▶ _Direction_
Write out every line of the data below without changing a single word.

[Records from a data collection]
● ● ●
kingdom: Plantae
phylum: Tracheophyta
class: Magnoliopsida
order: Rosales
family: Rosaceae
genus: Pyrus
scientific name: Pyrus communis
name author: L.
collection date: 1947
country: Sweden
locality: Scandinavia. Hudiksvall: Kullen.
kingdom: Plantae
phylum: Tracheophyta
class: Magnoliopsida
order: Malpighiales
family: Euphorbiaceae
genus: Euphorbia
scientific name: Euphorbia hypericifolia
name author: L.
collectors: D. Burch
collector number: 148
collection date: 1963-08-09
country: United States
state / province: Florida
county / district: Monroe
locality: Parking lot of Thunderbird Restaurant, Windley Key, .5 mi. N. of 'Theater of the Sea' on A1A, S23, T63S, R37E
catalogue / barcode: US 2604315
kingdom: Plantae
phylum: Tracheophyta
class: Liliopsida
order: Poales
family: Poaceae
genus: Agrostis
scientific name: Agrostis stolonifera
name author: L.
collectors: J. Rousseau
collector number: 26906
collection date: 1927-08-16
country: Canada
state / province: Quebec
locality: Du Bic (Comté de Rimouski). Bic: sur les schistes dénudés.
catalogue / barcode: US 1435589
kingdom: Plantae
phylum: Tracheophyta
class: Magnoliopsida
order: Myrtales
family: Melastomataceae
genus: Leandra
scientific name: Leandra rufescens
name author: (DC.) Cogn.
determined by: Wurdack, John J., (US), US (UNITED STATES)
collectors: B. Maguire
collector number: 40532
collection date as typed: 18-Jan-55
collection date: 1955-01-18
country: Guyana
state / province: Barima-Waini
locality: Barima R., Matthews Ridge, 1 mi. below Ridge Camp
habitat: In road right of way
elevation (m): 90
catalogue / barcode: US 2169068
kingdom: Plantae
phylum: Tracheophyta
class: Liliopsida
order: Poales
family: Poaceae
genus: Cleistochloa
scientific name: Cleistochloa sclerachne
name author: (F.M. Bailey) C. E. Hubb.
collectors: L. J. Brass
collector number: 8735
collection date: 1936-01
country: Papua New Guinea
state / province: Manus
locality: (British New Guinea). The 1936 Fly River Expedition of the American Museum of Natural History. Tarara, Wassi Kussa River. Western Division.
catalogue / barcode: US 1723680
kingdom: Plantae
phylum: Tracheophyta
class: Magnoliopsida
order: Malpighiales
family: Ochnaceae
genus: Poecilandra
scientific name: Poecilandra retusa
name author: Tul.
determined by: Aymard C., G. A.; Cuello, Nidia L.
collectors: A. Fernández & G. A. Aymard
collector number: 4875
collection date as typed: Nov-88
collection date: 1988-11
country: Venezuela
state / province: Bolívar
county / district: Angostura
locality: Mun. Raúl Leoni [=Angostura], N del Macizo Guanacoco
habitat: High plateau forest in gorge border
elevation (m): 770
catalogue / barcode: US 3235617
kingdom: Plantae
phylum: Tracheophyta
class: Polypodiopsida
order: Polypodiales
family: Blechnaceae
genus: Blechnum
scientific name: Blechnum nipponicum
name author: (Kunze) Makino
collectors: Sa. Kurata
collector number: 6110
● ● ●
▶ _Exercise output_
kingdom: Plantae
phylum: Tracheophyta
class: Magnoliopsida
order: Rosales
family: Rosaceae
genus: Pyrus
scientific name: Pyrus communis
name author: L.
collection date: 1947
country: Sweden
locality: Scandinavia. Hudiksvall: Kullen.
kingdom: Plantae
phylum: Tracheophyta
class: Magnoliopsida
order: Malpighiales
family: Euphorbiaceae
genus: Euphorbia
scientific name: Euphorbia hypericifolia
name author: L.
collectors: D. Burch
collector number: 148
collection date: 1963-08-09
country: United States
state / province: Florida
county / district: Monroe
locality: Parking lot of Thunderbird Restaurant, Windley Key, .5 mi. N. of 'Theater of the Sea' on A1A, S23, T63S, R37E
catalogue / barcode: US 2604315
kingdom: Plantae
phylum: Tracheophyta
class: Liliopsida
order: Poales
family: Poaceae
genus: Agrostis
scientific name: Agrostis stolonifera
name author: L.
collectors: J. Rousseau
collector number: 26906
collection date: 1927-08-16
country: Canada
state / province: Quebec
locality: Du Bic (Comté de Rimouski). Bic: sur les schistes dénudés.
catalogue / barcode: US 1435589
kingdom: Plantae
phylum: Tracheophyta
class: Magnoliopsida
order: Myrtales
family: Melastomataceae
genus: Leandra
scientific name: Leandra rufescens
name author: (DC.) Cogn.
determined by: Wurdack, John J., (US), US (UNITED STATES)
collectors: B. Maguire
collector number: 40532
collection date as typed: 18-Jan-55
collection date: 1955-01-18
country: Guyana
state / province: Barima-Waini
locality: Barima R., Matthews Ridge, 1 mi. below Ridge Camp
habitat: In road right of way
elevation (m): 90
catalogue / barcode: US 2169068
kingdom: Plantae
phylum: Tracheophyta
class: Liliopsida
order: Poales
family: Poaceae
genus: Cleistochloa
scientific name: Cleistochloa sclerachne
name author: (F.M. Bailey) C. E. Hubb.
collectors: L. J. Brass
collector number: 8735
collection date: 1936-01
country: Papua New Guinea
state / province: Manus
locality: (British New Guinea). The 1936 Fly River Expedition of the American Museum of Natural History. Tarara, Wassi Kussa River. Western Division.
catalogue / barcode: US 1723680
kingdom: Plantae
phylum: Tracheophyta
class: Magnoliopsida
order: Malpighiales
family: Ochnaceae
genus: Poecilandra
scientific name: Poecilandra retusa
name author: Tul.
determined by: Aymard C., G. A.; Cuello, Nidia L.
collectors: A. Fernández & G. A. Aymard
collector number: 4875
collection date as typed: Nov-88
collection date: 1988-11
country: Venezuela
state / province: Bolívar
county / district: Angostura
locality: Mun. Raúl Leoni [=Angostura], N del Macizo Guanacoco
habitat: High plateau forest in gorge border
elevation (m): 770
catalogue / barcode: US 3235617
kingdom: Plantae
phylum: Tracheophyta
class: Polypodiopsida
order: Polypodiales
family: Blechnaceae
genus: Blechnum
scientific name: Blechnum nipponicum
name author: (Kunze) Makino
collectors: Sa. Kurata
collector number: 6110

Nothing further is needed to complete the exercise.